Physical Intimacy

Man and woman are radically different physically, emotionally and spiritually; yet they are designed by God to complement each other. To “become one flesh” combines all aspects of life. It is presented first in the Old Testament (Ge 2:24) and repeated four times in the New Testament, with the idea not only of procreation but of mutuality in meeting needs and as an illustration of the relationship between Christ and his bride, the church.
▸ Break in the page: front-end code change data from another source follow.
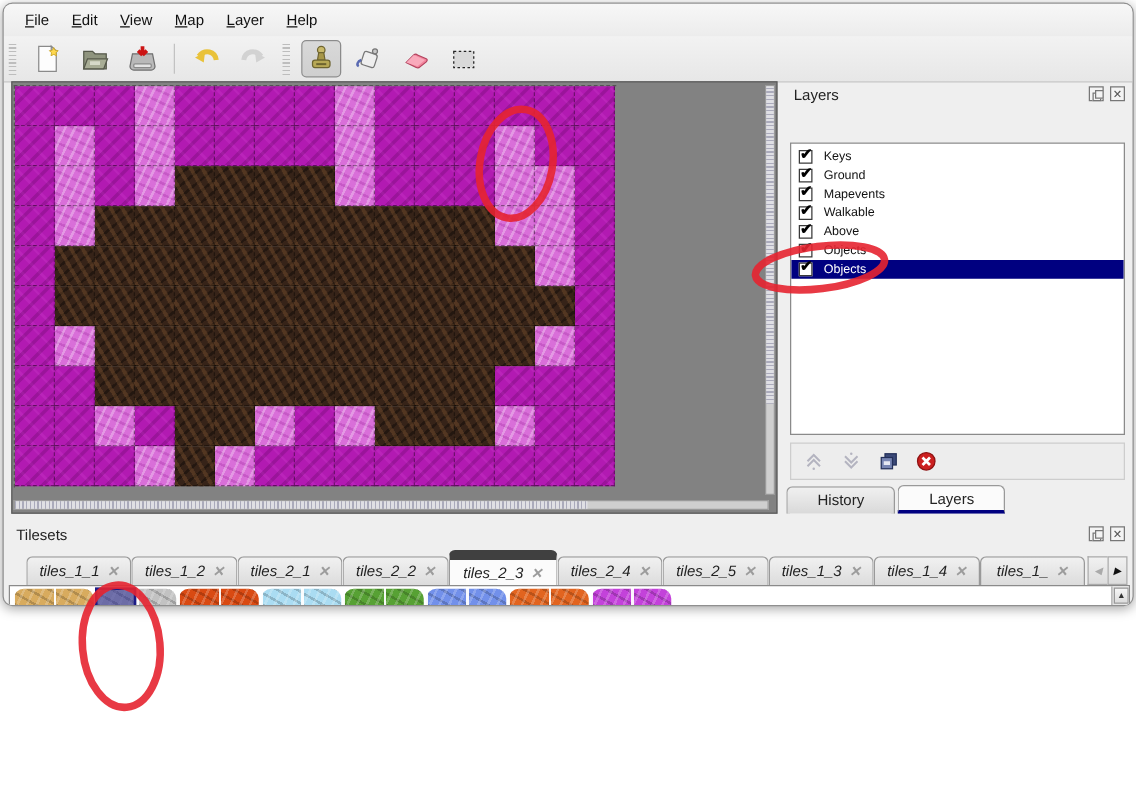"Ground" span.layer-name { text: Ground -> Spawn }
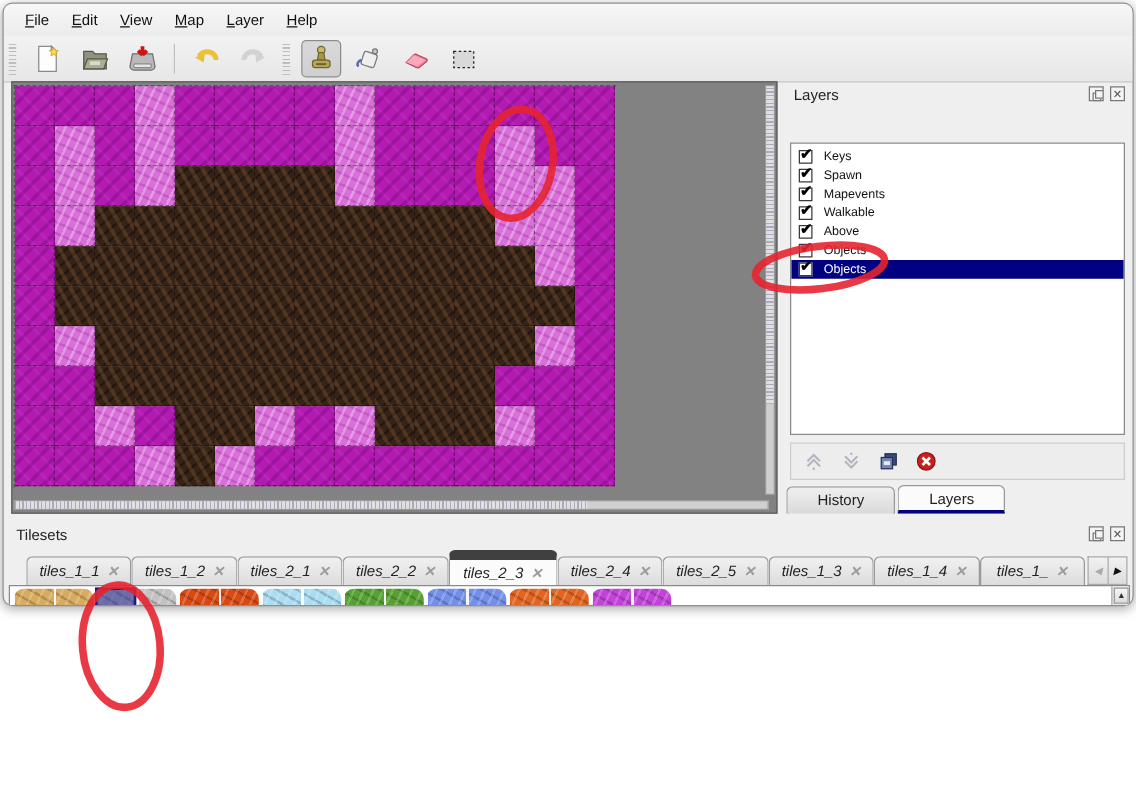"History" .side-tab { font-size: 12px -> 16px; margin-right: 2px -> 12px; padding: 3px 24px 4px -> 3px 12px 4px }
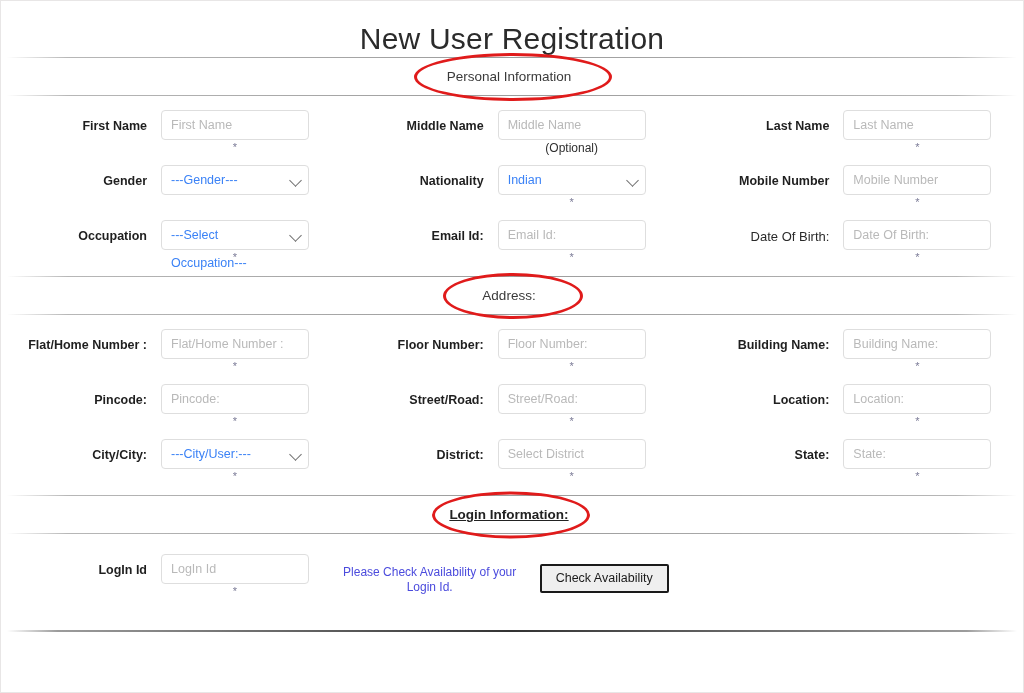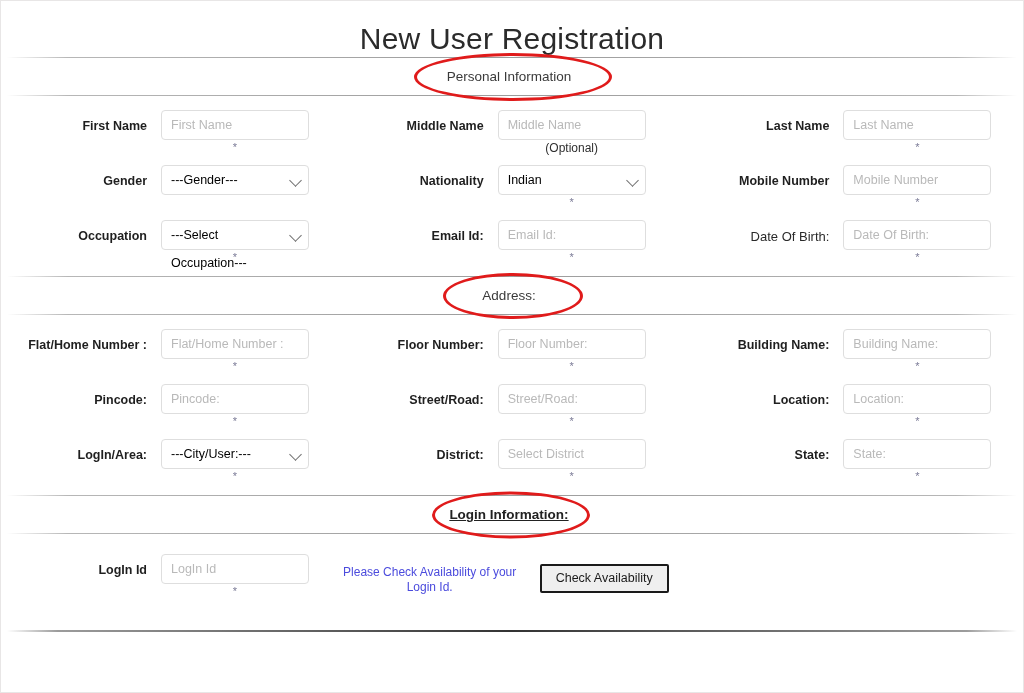"---Gender---" .sel { color: #000000 -> #3b82f6 }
Only in monogamy does the idea of becoming one flesh have any significance. From this broader perspective of union, intercourse includes the exchange of thoughts and feelings. The act of marriage is the highest form of the communication of love for one another and the ultimate expression of intimacy. It provides a language that can express love without words. Indeed, there are no words to express all that is felt. Faith in God is the bond of the marriage covenant; sexual intimacy is the Holy Spirit’s seal.

The quality of the celebration of sexual intimacy depends on the quality of the total marriage relationship. There can be very little fulfillment in the realm of physical intimacy if there is little closeness in the overall union. Since God designed male and female to fit together and instilled within each a desire for the other, no problems are exclusively sexual in nature. Difficulties in physical intimacy are nearly always a symptom of problems in other areas of the relationship.

The attitude of the wife about herself, her husband and about lovemaking will determine her response in physical intimacy. If expectations are unmet or if negative emotions of jealousy, rejection or bitterness exist, physical intimacy will be hampered. Sexual union is not to be used as a weapon or a reward but is nonetheless a rightful need and expectation of each marriage partner (1Co 7:3–5).